INVESTIGADORA PÓS-DOUTORADA, LABORATÓRIO DA VISÃO À AÇÃO

"Alguma vez, no caminho para a escola ou para o trabalho, de repente reparou em  algo que esteve sempre lá, mas em que nunca havia reparado? Desde pequena, que estes momentos me fazem questionar se o que estou a ver é realmente como o mundo é ou se consiste apenas na perceção que eu tenho do mundo. E cada vez mais me surpreende a forma como as pessoas podem experienciar o mesmo meio ambiente, de forma diferente.

De facto, a nossa perceção não é apenas uma simples representação da envolvente física, mas sim uma interpretação filtrada pelos nossos objetivos atuais, experiências passadas, emoções e crenças. 

A maneira como vemos o mundo ao nosso redor molda diariamente as nossas ações e interações. Naturalmente comecei a interessar-me pelos mecanismos subjacentes à perceção visual e como isso afeta a flexibilidade do nosso comportamento. Para entender como o nosso cérebro seleciona os sinais visuais a processar e decide quais as ações apropriadas, dediquei-me ao estudo de uma espécie aquática vertebrada, o peixe-zebra.
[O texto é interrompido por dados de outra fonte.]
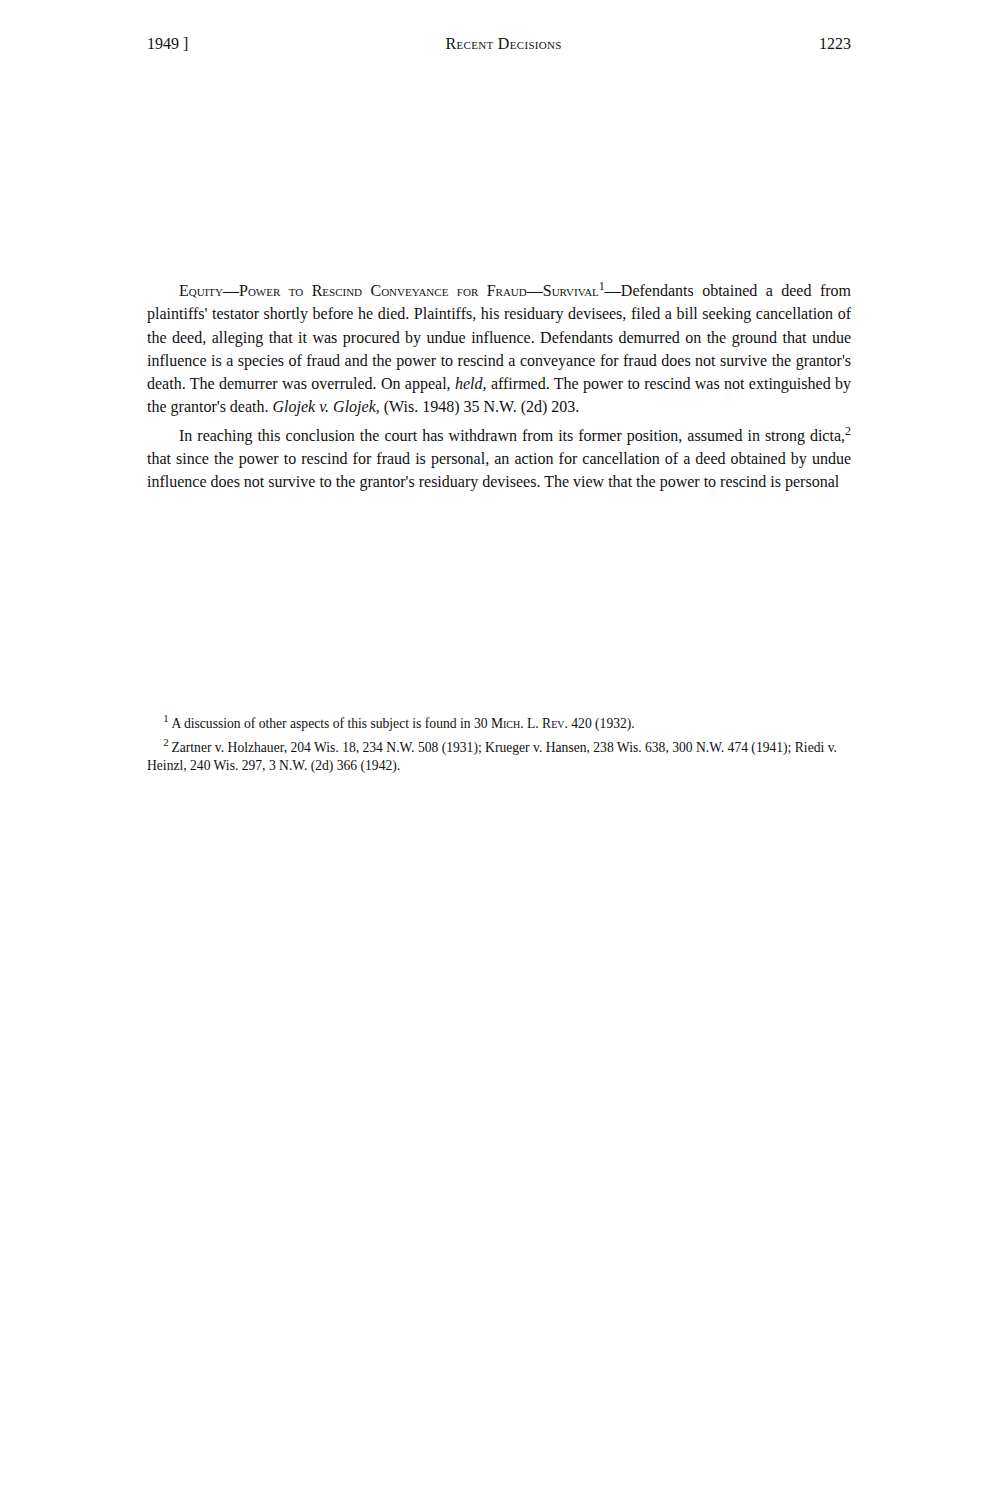1949 ] Recent Decisions 1223
Equity—Power to Rescind Conveyance for Fraud—Survival1—Defendants obtained a deed from plaintiffs' testator shortly before he died. Plaintiffs, his residuary devisees, filed a bill seeking cancellation of the deed, alleging that it was procured by undue influence. Defendants demurred on the ground that undue influence is a species of fraud and the power to rescind a conveyance for fraud does not survive the grantor's death. The demurrer was overruled. On appeal, held, affirmed. The power to rescind was not extinguished by the grantor's death. Glojek v. Glojek, (Wis. 1948) 35 N.W. (2d) 203.
In reaching this conclusion the court has withdrawn from its former position, assumed in strong dicta,2 that since the power to rescind for fraud is personal, an action for cancellation of a deed obtained by undue influence does not survive to the grantor's residuary devisees. The view that the power to rescind is personal
1 A discussion of other aspects of this subject is found in 30 Mich. L. Rev. 420 (1932).
2 Zartner v. Holzhauer, 204 Wis. 18, 234 N.W. 508 (1931); Krueger v. Hansen, 238 Wis. 638, 300 N.W. 474 (1941); Riedi v. Heinzl, 240 Wis. 297, 3 N.W. (2d) 366 (1942).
O peixe-zebra, com apenas seis dias já interage, de forma adaptativa, com o meio ambiente. O seu cérebro pequeno e transparente permite-nos registar a dinâmica da atividade neuronal e estudar como o sistema nervoso integra informações do mundo exterior para gerar decisões comportamentais. Conhecer os mecanismos que operam dentro do minúsculo cérebro do peixe pode ajudar-nos a descobrir quais são os limites da nossa perceção e a encontrar formas de a expandir."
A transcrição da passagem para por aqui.